For the Pathogen Kit, major improvements were achieved by reducing the sample input volume (Pathogen 100-na) or by incorporating additional pretreatment steps at the reduced volume (Pathogen 100-pretreatment) (Figure 1 and Figure 2). The pretreatment provided no further improvement to the reduced volume samples (see Figure 2 and Supplemental Table S3). The CT value for Pathogen 100-na ranged from 30.61 to 34.28 and 29.64 to 35.43 for the NAHLN and WVDL assays, respectively. The CT value for Pathogen 100-pretreatment ranged from 30.6 to 37.06 for the NAHLN assay and 29.30 to 40.0 for the WVDL assay. The PCR inhibitory effect seemed to be overcome by simply reducing the sample input to half of the recommended volume for this kit.

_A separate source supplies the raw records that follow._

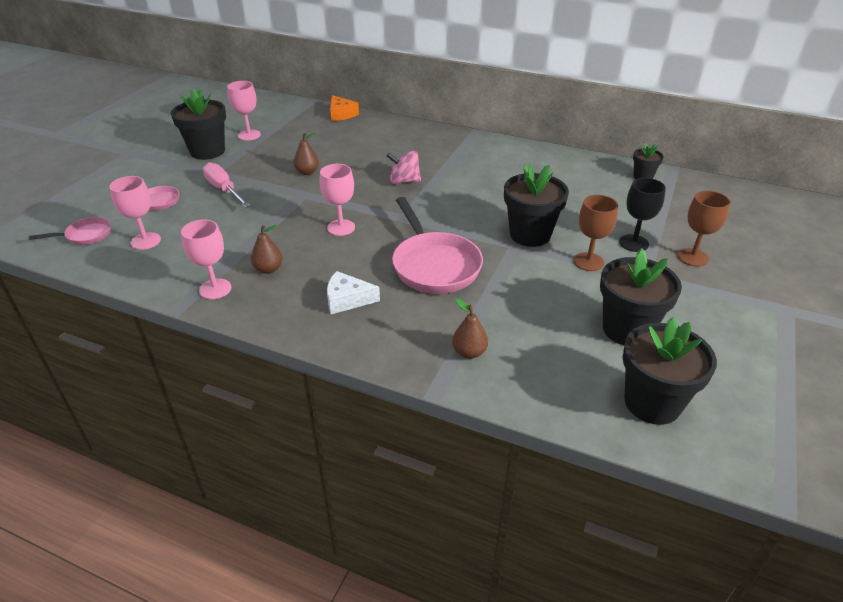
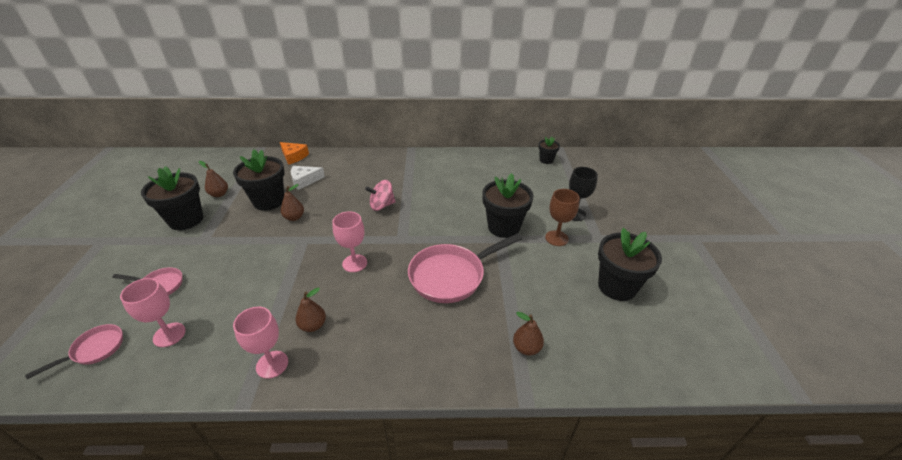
camera: 25 degrees left, 0 degrees up
(224, 189) = (224, 255): pink screwdriver -> none
(249, 135) = (219, 194): pink goblet -> brown pear
(347, 299) = (401, 333): white cheese -> white cheese (304, 180)
(434, 265) = (451, 276): pink pan -> pink pan turned 105 degrees clockwise
(652, 403) = (672, 343): black flower pot -> black flower pot (269, 201)
(692, 257) = (616, 215): brown goblet -> none

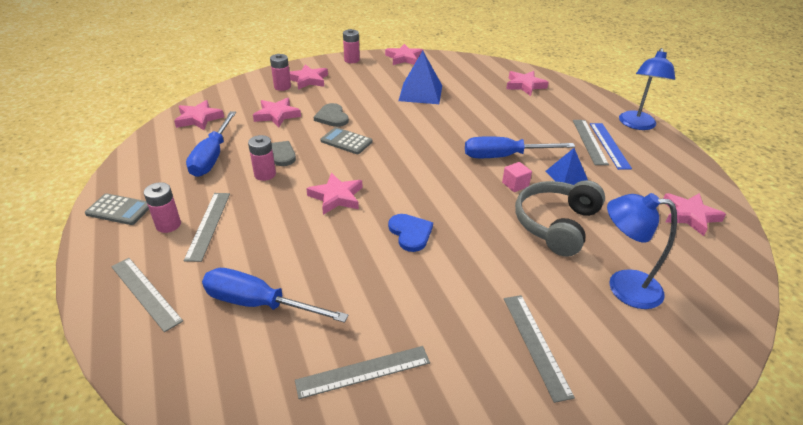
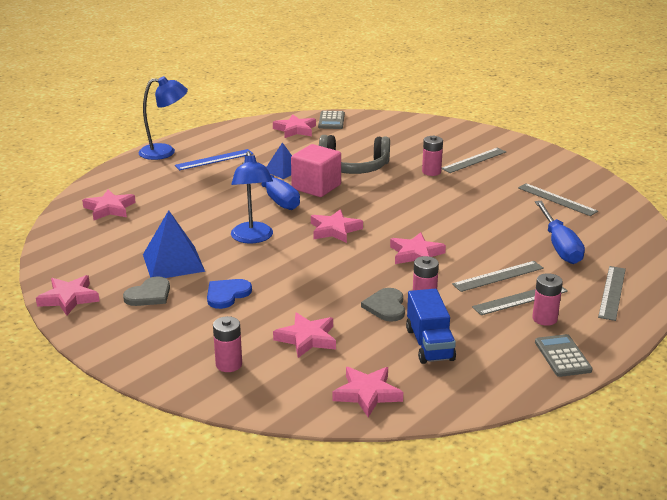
camera: 115 degrees left, 10 degrees down
(212, 156) = (429, 344): blue screwdriver -> blue truck
(308, 80) = (192, 351): pink star -> pink star (334, 230)
(332, 117) = (279, 300): grey heart -> grey heart (149, 294)
(346, 141) = (322, 276): grey calculator -> grey calculator (331, 121)
(351, 60) = (100, 338): pink battery -> pink battery (431, 172)
(410, 233) = (424, 213): blue heart -> blue heart (227, 294)
(515, 184) = (316, 187): pink cube -> pink cube, size x2.06
(589, 141) = (214, 167): grey ruler -> grey ruler (498, 276)
(623, 287) = (396, 143): blue lamp -> blue lamp (253, 238)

A significant difference in CT values was observed for improvement from Pathogen 200-na to Pathogen 100-na for both the NAHLN and WVDL assays and to Pathogen 100-pretreatment on the NAHLN assay (Paired ANOVA test, p < 0.0001))

3.2. Evaluation of Diagnostic Sensitivity for the Selected Extraction Protocols

A total of 36 naturally infected extended semen samples with M. bovis (n=8), BVDV (n=5), or BHV-1 (n=23) were extracted in duplicate using separate extractions for the CORE 12.5-pretreatment, Pathogen 100-na, and Pathogen 100-pretreatment protocols with the WVDL pathogen-specific assays (Table 2). The Core 12.5-pretreatment and the Pathogen 100-na were selected based on the 100% passing rate for internal positive controls; the Pathogen 100-pretreatment was also included to investigate the effect of pretreatment in naturally infected samples. Samples with a pathogen CT value less than 40 were considered positive, regardless of the CT value of the internal positive controls.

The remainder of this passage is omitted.